So Colin had fled, but not before assuring Quenton that he would be most welcome at DCBC as a guest - whether he sketched or not - and making plans to meet up so that the curly haired dancer could introduce Quenton all around. But that was the long and short of his lingering, it wasn't safe to do so. After all, a friend could only be expected to put up with so much, especially under the circumstances. Even if he'd made an offer as a sympathetic ear.
Bischofite...he was dating a Negaverse General. How's that for star crossed lovers? Poor Quenton, I can't even imagine - no, I can, I just don't want to. My guy's not dead, just gone and distant...but at least he's alive and there's hope. Isn't there? Worry crept insidiously in the corners of his mind and heart off and on, all the damned day and night. It was distressing and also awful; it felt like he'd just gotten Björn back from the last time he'd run off mysteriously and there he was, schlepping off again like nothing doing. After everything he'd gone through to make sure there was time enough for each other, too! He'd cut back his hours at DCBC so he could spend more time with his lover, even though it annoyed not only the Ballet Master but the Theatre director and the other dancers - the soloists and principals were expected to devote their every waking moment to their profession, after all.
But it was only fair, right? When he'd taken up the chance to study abroad, he'd left Björn behind for a year, so who was he to say anything when his lover skipped out for weeks at a time? Though his trip to R.A.D was long over, he sometimes felt a twinge of regret at having gone in the first place and leaving Björn behind, but mostly he knew it had been the right thing for his career - so really, what was a few weeks?
Eternity, that's what.
Ah, but we weren't dating during that time. I didn't ask him to wait for me. Wanted him to, hoped he would...but didn't ask. That would've been too unfair...maybe we should have figured something out. I wouldn't have minded so much if he was with someone then. Christ, but he shacked up with the gym teacher. Such a creep! Still... Had leaving been the first downward step in the spiral that led them to the current low points in their relationship? Colin often thought so; whether it was because they'd changed too much or Björn was in some sort of trouble, there was no help for the nasty little voice in his head that told him he'd royally ******** up. He hasn't asked me to wait either, but he also hasn't talked to me about any of this like I did with him.
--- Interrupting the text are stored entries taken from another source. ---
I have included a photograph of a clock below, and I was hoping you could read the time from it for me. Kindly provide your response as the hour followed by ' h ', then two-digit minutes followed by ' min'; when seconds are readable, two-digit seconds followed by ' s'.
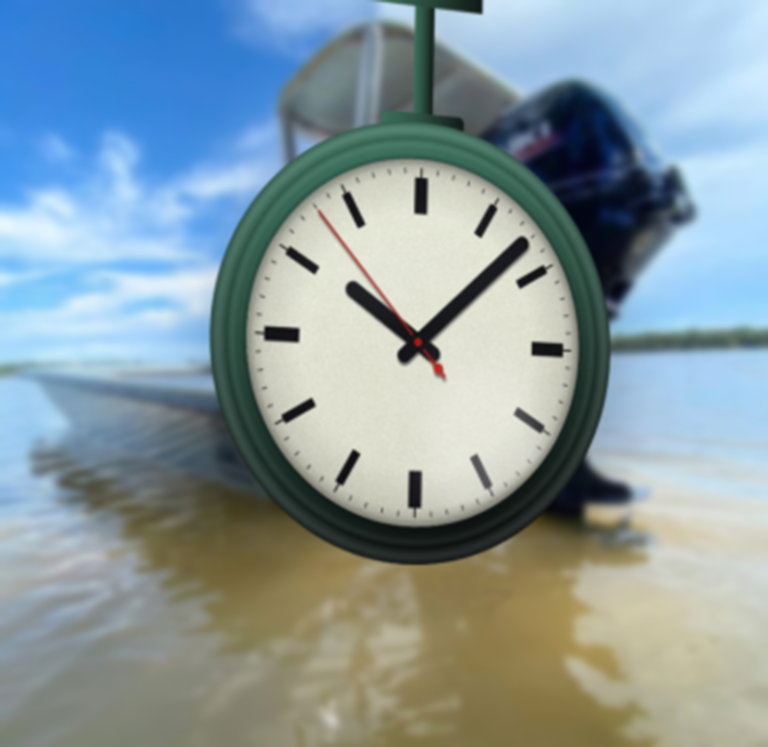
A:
10 h 07 min 53 s
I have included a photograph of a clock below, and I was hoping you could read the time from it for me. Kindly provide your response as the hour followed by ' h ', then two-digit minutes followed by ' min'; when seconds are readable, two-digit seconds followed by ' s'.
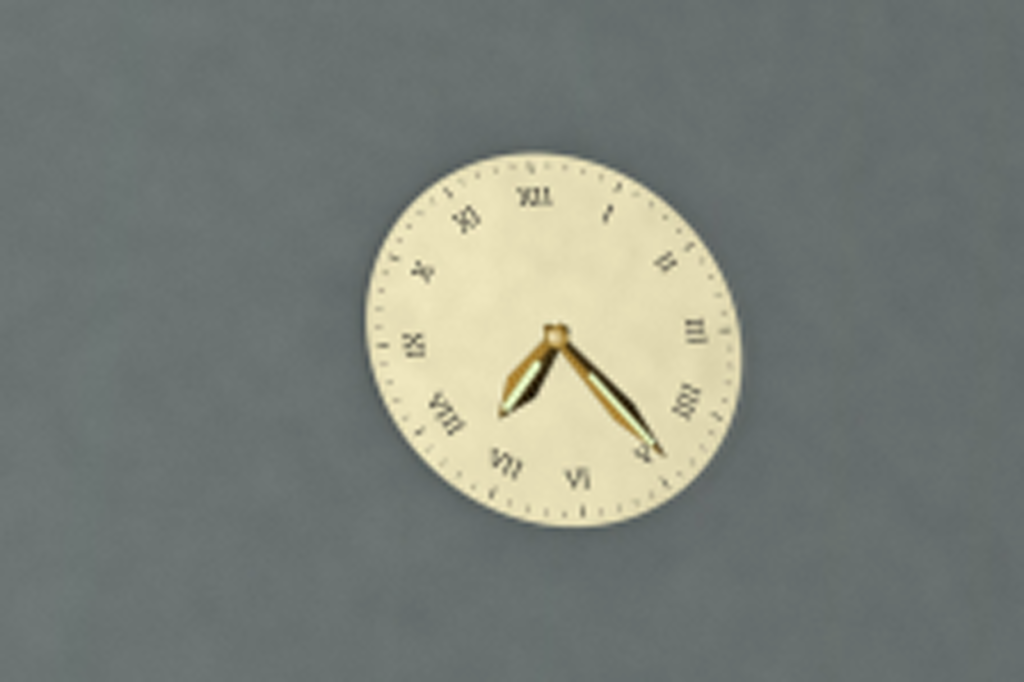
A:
7 h 24 min
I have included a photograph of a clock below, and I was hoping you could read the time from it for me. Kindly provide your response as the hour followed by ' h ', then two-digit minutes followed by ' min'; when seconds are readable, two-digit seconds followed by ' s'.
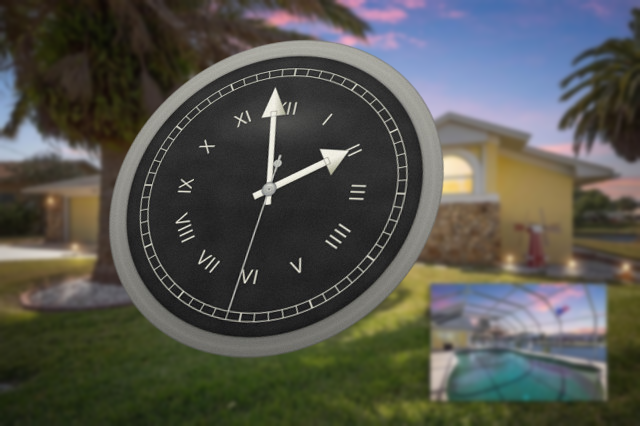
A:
1 h 58 min 31 s
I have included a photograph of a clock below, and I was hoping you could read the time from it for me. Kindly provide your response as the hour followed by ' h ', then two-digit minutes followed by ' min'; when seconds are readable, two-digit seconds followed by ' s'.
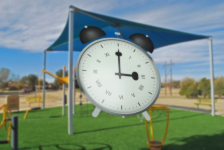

The back and forth of his situation wasn't going to change any time soon that he could see, Colin knew. If it was already like this and he'd just gotten the news...the twisting emotions would only get worse, become more distracting and distressing. Just like the ache in his legs and lower back from holding a difficult position for long stretches at a time would only become worse in time, it was an immutable fact (though he greatly preferred physical pain to emotional or mental pain). Physical pain was far easier to deal with, as he did so nearly each and every day...it was the others that were far more trying for the dancer.
Unfortunately, as tired, sore, and heartsick as Colin was when he got home, he couldn't help spending more energy and time thinking about the whole depressing situation, replaying reading the note Björn had left and running backwards, trying to find where things had gone so wrong his lover only left him bullshit notes. And not even private ones, just something stuck out in the open for both his lover and the youth brought in from the proverbial cold instead of communicating like a real goddamned person.
Through a shower as hot as he could stand it, he fought to not dwell, rage, mope or cry over the uncomfortable, wretched situation he found himself in. Unfortunately, he failed miserably at this self-appointed task, but at least there were none of consequence there to protect from seeing him in such a miserable state. Nischal would have been the only concern, but the dark haired youth rarely came out of his room anymore and Colin could be very quiet in venting his grief and frustration.